MATERIAL SUPPLIED:
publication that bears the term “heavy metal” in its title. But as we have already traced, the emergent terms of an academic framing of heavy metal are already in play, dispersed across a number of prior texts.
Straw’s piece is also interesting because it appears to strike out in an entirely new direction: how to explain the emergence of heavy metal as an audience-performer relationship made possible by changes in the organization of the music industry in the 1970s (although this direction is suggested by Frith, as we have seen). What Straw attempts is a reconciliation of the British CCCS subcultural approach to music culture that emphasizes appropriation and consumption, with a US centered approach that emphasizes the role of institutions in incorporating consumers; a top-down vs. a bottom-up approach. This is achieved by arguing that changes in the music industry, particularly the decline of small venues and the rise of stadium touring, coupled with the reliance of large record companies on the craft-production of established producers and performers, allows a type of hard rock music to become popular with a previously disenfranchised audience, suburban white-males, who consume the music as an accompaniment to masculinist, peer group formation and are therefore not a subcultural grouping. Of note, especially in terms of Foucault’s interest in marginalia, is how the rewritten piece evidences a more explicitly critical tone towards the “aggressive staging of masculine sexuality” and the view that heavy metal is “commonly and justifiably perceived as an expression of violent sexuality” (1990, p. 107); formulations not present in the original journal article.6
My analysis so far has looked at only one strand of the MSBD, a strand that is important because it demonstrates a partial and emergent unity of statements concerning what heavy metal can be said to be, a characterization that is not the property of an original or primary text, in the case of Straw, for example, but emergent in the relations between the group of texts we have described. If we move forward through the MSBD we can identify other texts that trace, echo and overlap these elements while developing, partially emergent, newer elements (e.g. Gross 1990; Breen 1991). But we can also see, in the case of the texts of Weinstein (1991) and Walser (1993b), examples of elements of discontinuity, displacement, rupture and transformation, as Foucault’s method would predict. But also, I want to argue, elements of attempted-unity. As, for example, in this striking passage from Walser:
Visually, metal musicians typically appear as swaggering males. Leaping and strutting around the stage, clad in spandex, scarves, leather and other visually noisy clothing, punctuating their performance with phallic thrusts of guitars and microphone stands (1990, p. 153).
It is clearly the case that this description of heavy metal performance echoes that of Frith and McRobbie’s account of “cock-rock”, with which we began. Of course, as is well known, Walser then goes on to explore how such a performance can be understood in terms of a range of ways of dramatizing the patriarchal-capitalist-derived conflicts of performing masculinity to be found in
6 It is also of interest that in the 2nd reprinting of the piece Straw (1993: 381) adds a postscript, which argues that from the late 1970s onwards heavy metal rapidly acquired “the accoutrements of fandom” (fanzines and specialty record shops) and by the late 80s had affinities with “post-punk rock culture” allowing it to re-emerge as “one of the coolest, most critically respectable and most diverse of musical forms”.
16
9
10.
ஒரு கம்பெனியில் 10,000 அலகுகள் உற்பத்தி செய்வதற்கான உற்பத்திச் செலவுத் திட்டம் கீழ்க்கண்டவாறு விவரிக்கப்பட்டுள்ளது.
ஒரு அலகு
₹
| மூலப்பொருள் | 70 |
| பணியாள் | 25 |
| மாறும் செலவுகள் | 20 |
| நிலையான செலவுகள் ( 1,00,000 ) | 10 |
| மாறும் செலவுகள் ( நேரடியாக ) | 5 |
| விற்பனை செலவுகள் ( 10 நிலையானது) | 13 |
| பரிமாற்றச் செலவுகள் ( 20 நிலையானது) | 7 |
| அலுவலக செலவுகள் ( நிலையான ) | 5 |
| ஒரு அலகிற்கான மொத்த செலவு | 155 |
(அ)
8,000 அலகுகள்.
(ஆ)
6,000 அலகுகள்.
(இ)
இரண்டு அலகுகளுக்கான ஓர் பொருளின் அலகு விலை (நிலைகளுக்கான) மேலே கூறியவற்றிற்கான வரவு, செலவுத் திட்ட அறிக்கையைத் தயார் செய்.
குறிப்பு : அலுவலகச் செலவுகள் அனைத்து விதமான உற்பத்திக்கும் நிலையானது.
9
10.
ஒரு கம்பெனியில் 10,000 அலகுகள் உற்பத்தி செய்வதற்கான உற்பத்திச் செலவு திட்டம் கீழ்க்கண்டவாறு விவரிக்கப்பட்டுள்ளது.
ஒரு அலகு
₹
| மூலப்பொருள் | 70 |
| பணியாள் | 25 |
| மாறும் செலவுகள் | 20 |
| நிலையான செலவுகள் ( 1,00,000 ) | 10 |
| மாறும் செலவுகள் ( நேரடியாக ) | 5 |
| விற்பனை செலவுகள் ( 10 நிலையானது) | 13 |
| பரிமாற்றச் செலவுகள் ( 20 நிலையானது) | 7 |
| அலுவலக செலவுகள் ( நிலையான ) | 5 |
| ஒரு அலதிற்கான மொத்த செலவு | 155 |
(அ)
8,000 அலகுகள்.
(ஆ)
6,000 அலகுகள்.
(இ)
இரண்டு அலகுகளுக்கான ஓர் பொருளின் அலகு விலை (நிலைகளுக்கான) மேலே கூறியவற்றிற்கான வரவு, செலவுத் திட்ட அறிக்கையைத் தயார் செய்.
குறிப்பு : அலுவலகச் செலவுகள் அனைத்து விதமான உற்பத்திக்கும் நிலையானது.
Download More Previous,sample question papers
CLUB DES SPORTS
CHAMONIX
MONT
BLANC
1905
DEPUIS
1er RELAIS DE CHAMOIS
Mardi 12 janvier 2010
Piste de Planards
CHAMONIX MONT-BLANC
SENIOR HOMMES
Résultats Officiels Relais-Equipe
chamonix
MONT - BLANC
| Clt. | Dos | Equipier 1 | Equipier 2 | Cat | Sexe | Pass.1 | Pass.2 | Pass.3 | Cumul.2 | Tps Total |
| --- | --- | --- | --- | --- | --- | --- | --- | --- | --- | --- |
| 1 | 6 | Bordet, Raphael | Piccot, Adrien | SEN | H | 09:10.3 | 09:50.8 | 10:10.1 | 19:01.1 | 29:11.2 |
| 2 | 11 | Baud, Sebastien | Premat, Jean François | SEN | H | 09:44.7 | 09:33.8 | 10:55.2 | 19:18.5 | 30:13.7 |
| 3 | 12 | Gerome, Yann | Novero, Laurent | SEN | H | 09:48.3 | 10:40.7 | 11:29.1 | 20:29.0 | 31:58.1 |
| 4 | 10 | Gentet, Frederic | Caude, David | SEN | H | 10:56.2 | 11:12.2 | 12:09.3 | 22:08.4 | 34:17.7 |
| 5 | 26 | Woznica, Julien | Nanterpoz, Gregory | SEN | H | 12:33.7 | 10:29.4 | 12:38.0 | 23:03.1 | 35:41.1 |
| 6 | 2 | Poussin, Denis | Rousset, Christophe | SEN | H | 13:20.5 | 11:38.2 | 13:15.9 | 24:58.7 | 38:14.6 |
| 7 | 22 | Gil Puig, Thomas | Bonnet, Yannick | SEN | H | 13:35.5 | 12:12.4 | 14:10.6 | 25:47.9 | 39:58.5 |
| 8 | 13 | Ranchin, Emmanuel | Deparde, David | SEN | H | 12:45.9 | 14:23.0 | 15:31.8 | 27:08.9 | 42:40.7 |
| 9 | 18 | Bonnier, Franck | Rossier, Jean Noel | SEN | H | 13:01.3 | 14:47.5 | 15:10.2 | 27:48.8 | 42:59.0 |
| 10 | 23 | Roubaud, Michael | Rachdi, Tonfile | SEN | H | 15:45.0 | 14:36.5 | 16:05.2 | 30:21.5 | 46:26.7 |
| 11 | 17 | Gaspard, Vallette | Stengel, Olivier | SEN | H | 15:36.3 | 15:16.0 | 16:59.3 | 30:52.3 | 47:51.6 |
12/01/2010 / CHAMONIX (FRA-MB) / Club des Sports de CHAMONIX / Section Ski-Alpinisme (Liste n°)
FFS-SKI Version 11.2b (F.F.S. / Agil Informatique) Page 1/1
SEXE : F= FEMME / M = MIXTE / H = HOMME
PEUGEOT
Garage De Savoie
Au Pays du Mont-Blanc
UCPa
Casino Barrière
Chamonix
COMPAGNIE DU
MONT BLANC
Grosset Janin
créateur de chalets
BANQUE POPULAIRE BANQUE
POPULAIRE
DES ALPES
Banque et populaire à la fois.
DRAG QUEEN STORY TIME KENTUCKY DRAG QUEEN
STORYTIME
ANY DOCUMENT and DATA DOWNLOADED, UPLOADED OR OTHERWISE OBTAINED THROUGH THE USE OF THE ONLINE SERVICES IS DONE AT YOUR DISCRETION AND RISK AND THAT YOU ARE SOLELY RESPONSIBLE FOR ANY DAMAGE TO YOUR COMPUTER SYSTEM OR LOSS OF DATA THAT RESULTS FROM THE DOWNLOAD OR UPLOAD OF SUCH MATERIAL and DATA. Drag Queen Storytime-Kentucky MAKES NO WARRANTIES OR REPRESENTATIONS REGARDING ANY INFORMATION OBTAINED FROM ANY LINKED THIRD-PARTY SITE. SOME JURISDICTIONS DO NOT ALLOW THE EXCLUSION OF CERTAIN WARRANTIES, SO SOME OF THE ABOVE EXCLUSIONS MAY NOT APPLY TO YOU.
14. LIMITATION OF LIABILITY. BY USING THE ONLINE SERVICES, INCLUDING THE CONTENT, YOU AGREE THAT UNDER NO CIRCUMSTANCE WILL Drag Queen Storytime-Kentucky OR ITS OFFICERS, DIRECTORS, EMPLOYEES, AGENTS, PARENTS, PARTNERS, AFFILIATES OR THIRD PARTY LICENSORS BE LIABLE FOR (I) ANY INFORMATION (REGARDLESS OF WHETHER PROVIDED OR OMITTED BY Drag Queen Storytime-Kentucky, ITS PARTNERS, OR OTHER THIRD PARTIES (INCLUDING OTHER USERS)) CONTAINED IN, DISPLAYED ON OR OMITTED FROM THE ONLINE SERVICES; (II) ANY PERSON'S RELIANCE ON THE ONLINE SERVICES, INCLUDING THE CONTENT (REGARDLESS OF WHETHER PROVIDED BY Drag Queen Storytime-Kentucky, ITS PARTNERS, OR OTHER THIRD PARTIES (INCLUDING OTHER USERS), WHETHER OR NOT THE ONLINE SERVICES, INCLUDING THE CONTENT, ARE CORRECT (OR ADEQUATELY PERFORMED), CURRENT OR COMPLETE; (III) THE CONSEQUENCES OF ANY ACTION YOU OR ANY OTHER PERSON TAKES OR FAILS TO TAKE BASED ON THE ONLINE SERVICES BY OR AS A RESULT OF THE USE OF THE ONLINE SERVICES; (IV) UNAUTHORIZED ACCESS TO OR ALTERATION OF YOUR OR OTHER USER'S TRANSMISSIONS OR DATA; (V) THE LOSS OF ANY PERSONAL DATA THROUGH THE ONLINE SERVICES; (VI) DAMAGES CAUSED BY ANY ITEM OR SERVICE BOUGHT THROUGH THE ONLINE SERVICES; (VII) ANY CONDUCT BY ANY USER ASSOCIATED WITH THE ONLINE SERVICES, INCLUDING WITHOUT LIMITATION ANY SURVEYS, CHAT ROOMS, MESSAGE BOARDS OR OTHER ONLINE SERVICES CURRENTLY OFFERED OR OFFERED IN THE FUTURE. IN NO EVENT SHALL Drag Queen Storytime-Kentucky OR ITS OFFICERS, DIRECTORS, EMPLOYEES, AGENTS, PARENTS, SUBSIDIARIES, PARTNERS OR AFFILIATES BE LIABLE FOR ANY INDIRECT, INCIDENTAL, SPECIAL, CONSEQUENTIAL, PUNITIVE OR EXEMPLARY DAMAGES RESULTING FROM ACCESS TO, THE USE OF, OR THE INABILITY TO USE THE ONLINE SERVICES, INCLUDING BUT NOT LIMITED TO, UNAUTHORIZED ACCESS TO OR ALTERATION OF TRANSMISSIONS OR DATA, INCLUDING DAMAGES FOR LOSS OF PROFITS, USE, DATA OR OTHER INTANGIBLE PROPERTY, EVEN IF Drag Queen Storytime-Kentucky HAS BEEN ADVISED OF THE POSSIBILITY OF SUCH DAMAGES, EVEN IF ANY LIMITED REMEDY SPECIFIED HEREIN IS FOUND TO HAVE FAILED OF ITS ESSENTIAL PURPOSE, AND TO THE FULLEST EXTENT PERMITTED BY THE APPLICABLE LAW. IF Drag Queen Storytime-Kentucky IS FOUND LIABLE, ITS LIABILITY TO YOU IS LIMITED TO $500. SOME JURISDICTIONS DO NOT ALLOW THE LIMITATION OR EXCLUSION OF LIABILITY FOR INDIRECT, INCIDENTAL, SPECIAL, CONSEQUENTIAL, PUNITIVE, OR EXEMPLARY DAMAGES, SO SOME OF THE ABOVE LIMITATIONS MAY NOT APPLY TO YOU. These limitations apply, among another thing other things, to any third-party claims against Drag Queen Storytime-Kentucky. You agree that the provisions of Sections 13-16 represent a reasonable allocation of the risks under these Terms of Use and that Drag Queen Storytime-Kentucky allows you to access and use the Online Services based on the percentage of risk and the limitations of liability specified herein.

DIRECTIONS FOR THIS TASK:
In the data above, repeat exactly each line from the first through the line that contains "Straw’s piece is", and give nothing else.

RESPONSE TO THE TASK:
publication that bears the term “heavy metal” in its title. But as we have already traced, the emergent terms of an academic framing of heavy metal are already in play, dispersed across a number of prior texts.
Straw’s piece is also interesting because it appears to strike out in an entirely new direction: how to explain the emergence of heavy metal as an audience-performer relationship made possible by changes in the organization of the music industry in the 1970s (although this direction is suggested by Frith, as we have seen). What Straw attempts is a reconciliation of the British CCCS subcultural approach to music culture that emphasizes appropriation and consumption, with a US centered approach that emphasizes the role of institutions in incorporating consumers; a top-down vs. a bottom-up approach. This is achieved by arguing that changes in the music industry, particularly the decline of small venues and the rise of stadium touring, coupled with the reliance of large record companies on the craft-production of established producers and performers, allows a type of hard rock music to become popular with a previously disenfranchised audience, suburban white-males, who consume the music as an accompaniment to masculinist, peer group formation and are therefore not a subcultural grouping. Of note, especially in terms of Foucault’s interest in marginalia, is how the rewritten piece evidences a more explicitly critical tone towards the “aggressive staging of masculine sexuality” and the view that heavy metal is “commonly and justifiably perceived as an expression of violent sexuality” (1990, p. 107); formulations not present in the original journal article.6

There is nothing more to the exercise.